Excerpted text:
━━━━━━━━

What Are Absolute Phrases in English?

A stork on the water

Christine Pemberton / Getty Images

An absolute phrase is a group of words that modifies an independent clause as a whole. Its etymology is from the Latin, "free, loosen, unrestricted.

An absolute is made up of a noun and its modifiers (which frequently, but not always, include a participle or participial phrase). An absolute may precede, follow, or interrupt the main clause:

  • Their slender bodies sleek and black against the orange sky, the storks circled high above us.
  • The storks circled high above us, their slender bodies sleek and black against the orange sky.
  • The storks, their slender bodies sleek and black against the orange sky, circled high above us.

An absolute allows us to move from a description of a whole person, place, or thing to one aspect or part. Note that in traditional grammar, absolutes (or nominative absolutes) are often more narrowly defined as "noun phrases...combined with participles". The term absolute (borrowed from Latin grammar) is rarely used by contemporary linguists.

Examples and Observations

"The absolute phrase that adds a focusing detail is especially common in fiction writing, much more common than in expository writing... In the following passages, all from works of fiction, some have a participle as the post-noun modifier...; however, you'll also see some with noun phrases, others with prepositional phrases.

  • There was no bus in sight and Julian, his hands still jammed in his pockets and his head thrust forward, scowled down the empty street. (Flannery O'Connor, "Everything That Rises Must Converge")
  • Silently they ambled down Tenth Street until they reached a stone bench that jutted from the sidewalk near the curb. They stopped there and sat down, their backs to the eyes of the two men in white smocks who were watching them. (Toni Morrison, Song of Solomon)
  • The man stood laughing, his weapons at his hips. (Stephen Crane, "The Bride Comes to Yellow Sky")
  • To his right the valley continued in its sleepy beauty, mute and understated, its wildest autumn colors blunted by the distance, placid as water color by an artist who mixed all his colors with brown. (Joyce Carol Oates, "The Secret Marriage")

"A second style of absolute phrase, rather than focusing on a detail, explains a cause or condition:

  • Our car having developed engine trouble, we stopped for the night at a roadside rest area. We decided to have our picnic, the weather being warm and clear.

The first example could be rewritten as a because- or when- clause:

  • When our car developed engine trouble, we stopped...

━━━━━━━━

Stored items:
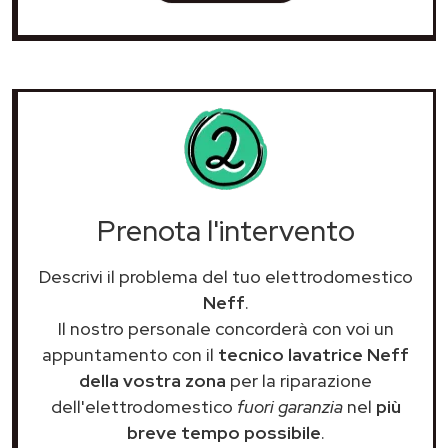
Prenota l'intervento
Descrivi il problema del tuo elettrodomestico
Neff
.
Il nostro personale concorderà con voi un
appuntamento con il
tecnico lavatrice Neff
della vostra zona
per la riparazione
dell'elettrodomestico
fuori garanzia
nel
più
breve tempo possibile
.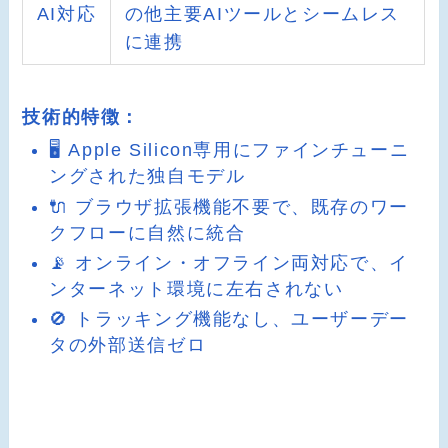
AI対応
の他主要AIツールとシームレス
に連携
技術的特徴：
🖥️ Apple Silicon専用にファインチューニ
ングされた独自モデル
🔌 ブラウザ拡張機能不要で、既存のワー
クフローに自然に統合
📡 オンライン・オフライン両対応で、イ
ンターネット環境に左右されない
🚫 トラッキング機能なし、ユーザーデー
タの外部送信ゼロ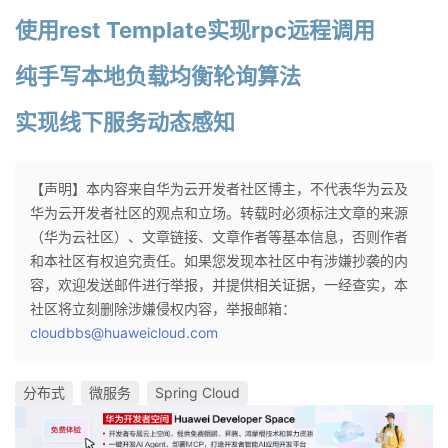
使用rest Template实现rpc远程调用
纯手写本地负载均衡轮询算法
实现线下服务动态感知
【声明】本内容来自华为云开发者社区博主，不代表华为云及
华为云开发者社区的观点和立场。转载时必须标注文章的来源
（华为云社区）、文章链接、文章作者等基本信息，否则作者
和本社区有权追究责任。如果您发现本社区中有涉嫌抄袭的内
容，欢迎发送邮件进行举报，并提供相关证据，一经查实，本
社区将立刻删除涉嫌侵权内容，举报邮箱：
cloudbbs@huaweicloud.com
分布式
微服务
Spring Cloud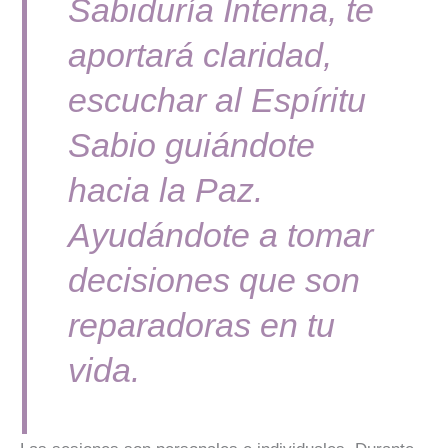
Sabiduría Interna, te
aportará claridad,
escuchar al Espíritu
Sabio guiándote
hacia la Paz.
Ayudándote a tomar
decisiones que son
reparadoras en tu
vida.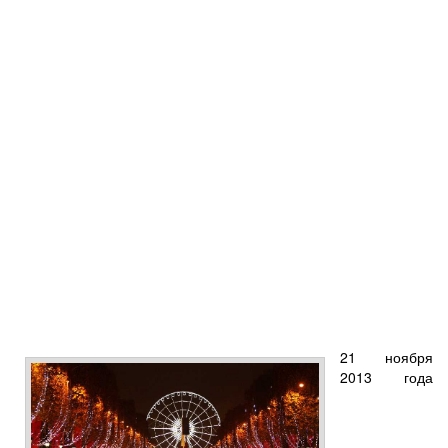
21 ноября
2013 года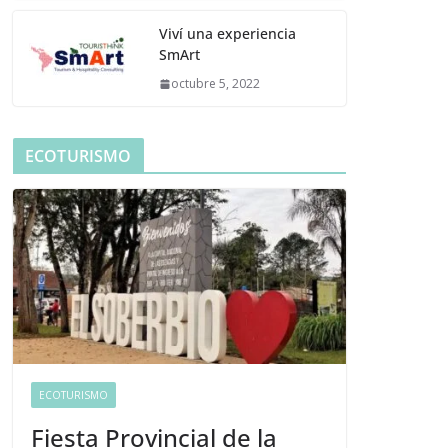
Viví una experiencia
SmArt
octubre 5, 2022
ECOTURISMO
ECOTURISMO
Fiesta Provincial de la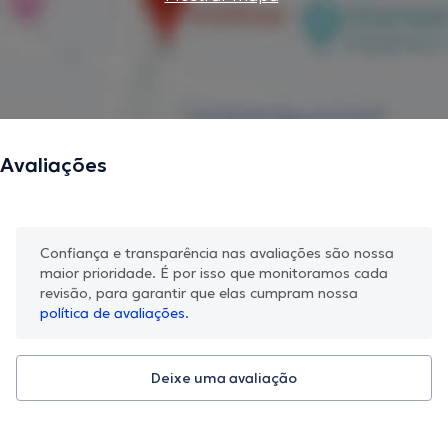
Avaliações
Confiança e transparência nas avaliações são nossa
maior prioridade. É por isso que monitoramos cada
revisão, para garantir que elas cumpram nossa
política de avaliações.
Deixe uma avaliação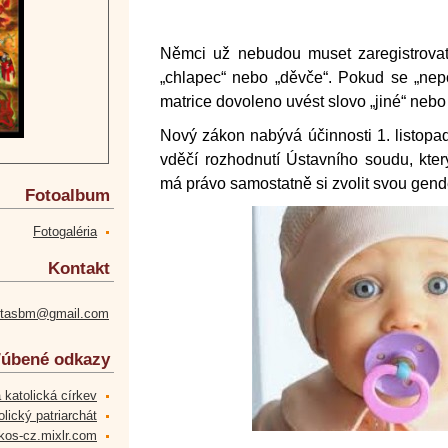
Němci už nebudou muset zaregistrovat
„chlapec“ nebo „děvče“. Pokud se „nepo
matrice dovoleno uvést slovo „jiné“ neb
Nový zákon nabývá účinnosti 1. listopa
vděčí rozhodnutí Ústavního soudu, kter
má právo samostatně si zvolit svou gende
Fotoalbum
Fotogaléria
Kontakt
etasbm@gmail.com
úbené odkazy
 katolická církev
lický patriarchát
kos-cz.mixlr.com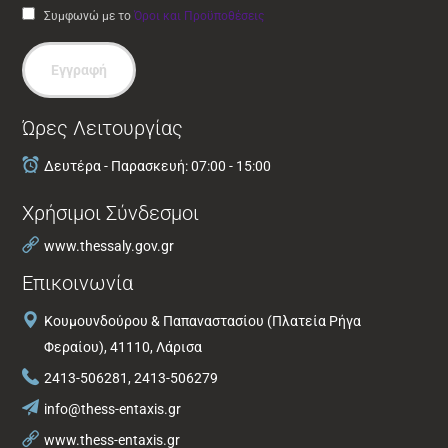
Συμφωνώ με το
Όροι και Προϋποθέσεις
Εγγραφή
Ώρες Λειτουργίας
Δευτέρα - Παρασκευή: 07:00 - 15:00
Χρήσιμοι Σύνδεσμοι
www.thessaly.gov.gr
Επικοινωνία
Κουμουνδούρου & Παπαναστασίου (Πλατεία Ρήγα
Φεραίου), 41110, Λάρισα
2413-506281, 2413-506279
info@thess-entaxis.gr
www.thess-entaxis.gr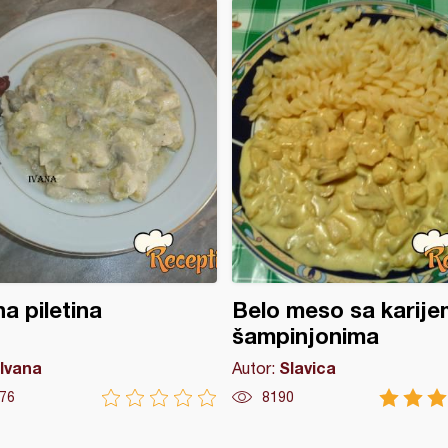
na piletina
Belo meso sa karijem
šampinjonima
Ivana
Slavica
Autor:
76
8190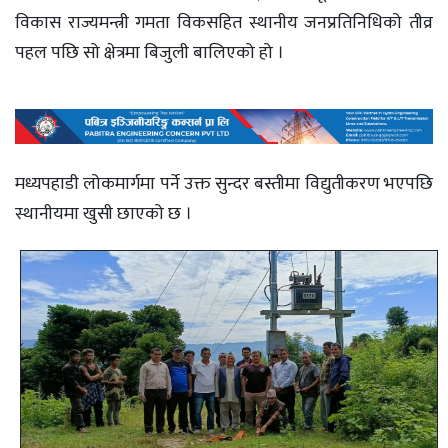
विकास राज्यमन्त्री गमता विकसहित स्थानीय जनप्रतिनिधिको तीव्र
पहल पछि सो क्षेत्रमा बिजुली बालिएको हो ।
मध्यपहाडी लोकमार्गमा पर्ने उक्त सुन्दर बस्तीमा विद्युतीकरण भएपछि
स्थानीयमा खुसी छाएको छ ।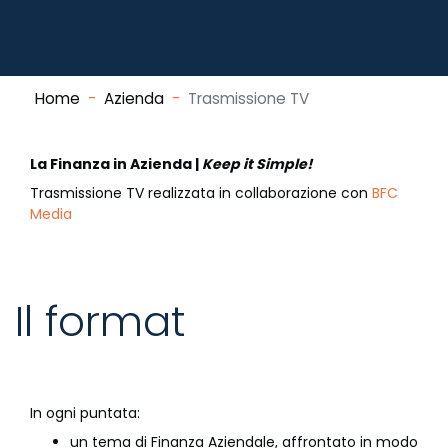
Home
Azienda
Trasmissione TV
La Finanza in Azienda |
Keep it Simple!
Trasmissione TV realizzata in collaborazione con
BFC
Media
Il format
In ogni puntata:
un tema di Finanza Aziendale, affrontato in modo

━━━━━━━━

What to work on:
1. Retype the portion of the text on absolute phrases that starts at "An absolute phrase" and ends at "storks circled high above us.".
2. Answer these questions using the text on absolute phrases:
(a) What three positions may an absolute take in relation to the main clause?
(b) In what kind of writing is the absolute phrase that adds a focusing detail said to be especially common?
(c) What does the second style of absolute phrase explain?

Answer list:
1.
An absolute phrase is a group of words that modifies an independent clause as a whole. Its etymology is from the Latin, "free, loosen, unrestricted.

An absolute is made up of a noun and its modifiers (which frequently, but not always, include a participle or participial phrase). An absolute may precede, follow, or interrupt the main clause:

  • Their slender bodies sleek and black against the orange sky, the storks circled high above us.

2.
(a) It may precede, follow, or interrupt the main clause.
(b) Fiction writing.
(c) A cause or condition.